Two months ago I took a look at the lesser known Cubs variation in the 1972 set, Jim Hickman's card
The card to the left is what it should look like, the one on the right is that variation. You can see that the variation is missing all of the green on the top, in both the lettering and inside the stars. I was told that this was a printing variation, not a true error like the four Cubs cards in the first series. And then I kind of forgot about it....until a couple days ago.
I was paging through this book, which Topps put out in 1985 as they celebrated their 35th anniversary. The book has pictures of every card Topps issued from 1951 - 1985. It's a great resource; I would love to see them put out an updated book that covers their first 60 years, or at least a book that runs from 1986 - 2011.
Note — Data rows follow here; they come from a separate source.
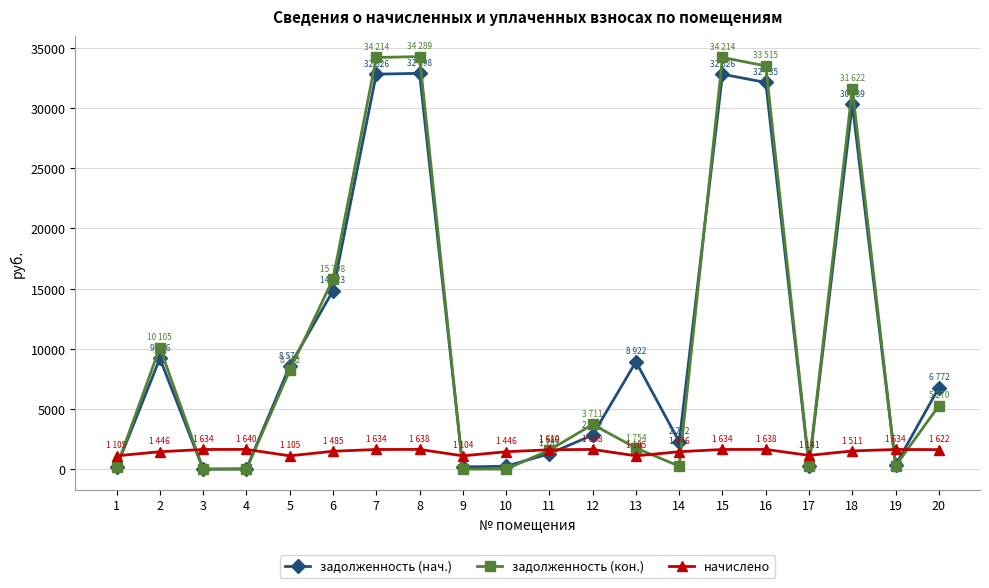

Which series changed the most between 3 and 18?

задолженность (кон.)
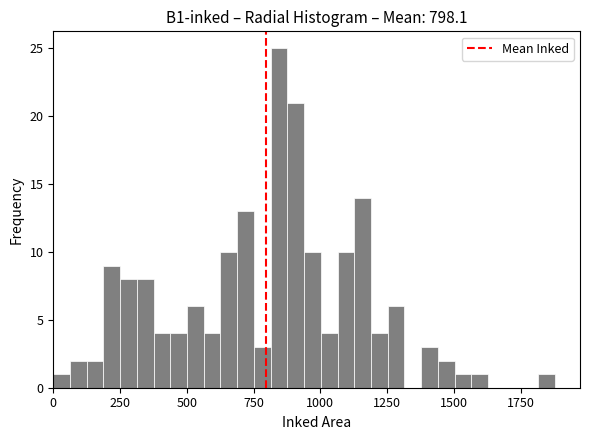

Read against the x-axis, roughly where is the centre of the tallest bar?

850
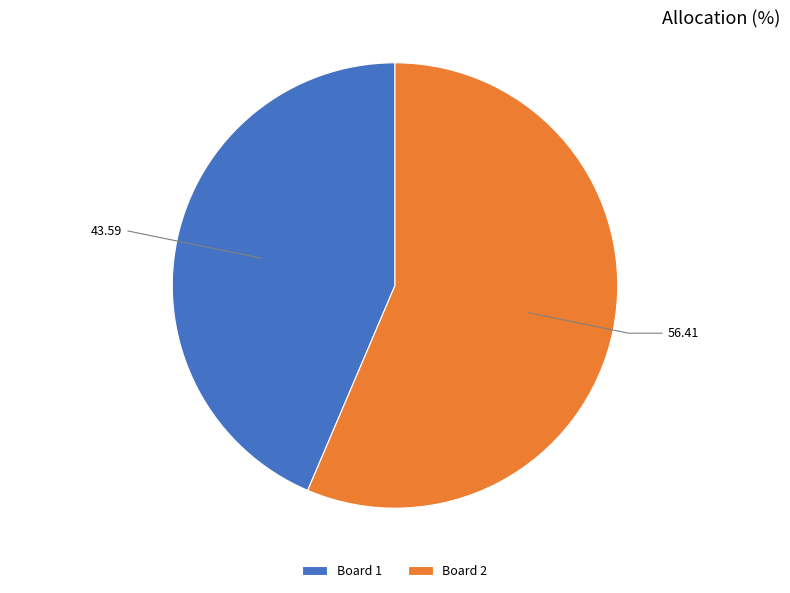

Rank the categories by value from lowest to highest.

Board 1, Board 2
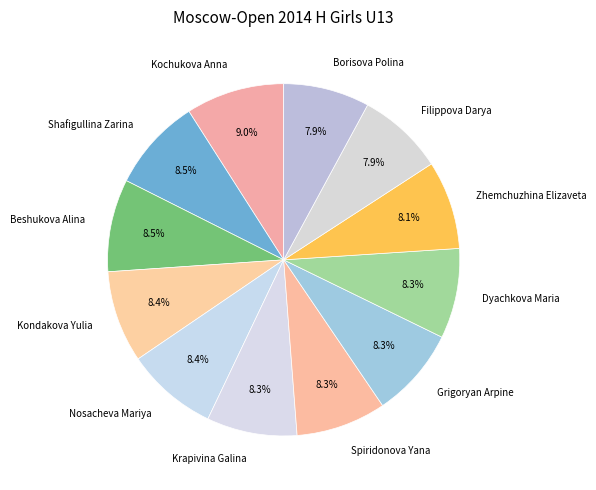

Count the number of slices in the pie.

12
Anyway, as I was paging through, I came to 1972. And look what I found on Hickman's page...
....the page was bigger than my scanner, so the scan is only part of the page....
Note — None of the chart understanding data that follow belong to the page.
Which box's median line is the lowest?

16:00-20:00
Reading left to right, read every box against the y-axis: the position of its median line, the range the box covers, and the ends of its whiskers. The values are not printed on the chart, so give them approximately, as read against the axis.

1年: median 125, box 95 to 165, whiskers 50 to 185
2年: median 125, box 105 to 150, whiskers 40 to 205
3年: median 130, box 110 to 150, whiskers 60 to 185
....this is a close up of Hickman's card in the book.
The book used the no-green variation. That just struck me as very odd. Why didn't they use the real card? I wonder where Topps got the cards for the book? Did they not have the true card in their files?
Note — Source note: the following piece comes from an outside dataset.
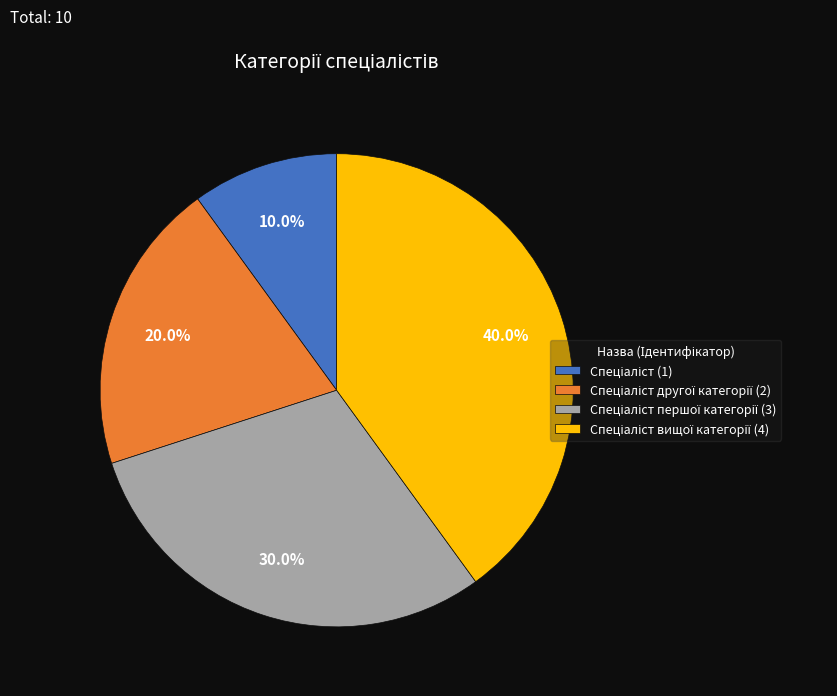

Is there any slice that represents more than half of the pie?

No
I went to the Topps website to see what variation of the Hickman card they used for the Million and Diamond giveaways. Here is the site.
And this is what their card looks like. They are using the true card.
The other thing that the book got me thinking about is whether the card is a true variation or, as was explained to me, a printing error. When you look at the entire fifth series that the Hickman card was in, you don't see any other card with the missing green. If the Hickman card is a printing error, why was it the only card with the problem? Shouldn't every card in the series with green have the same variation, since the cards were all printed on a single sheet?
The more I think it through, the more I'm inclined to think the card is a variation like the first series cards rather than a printing error.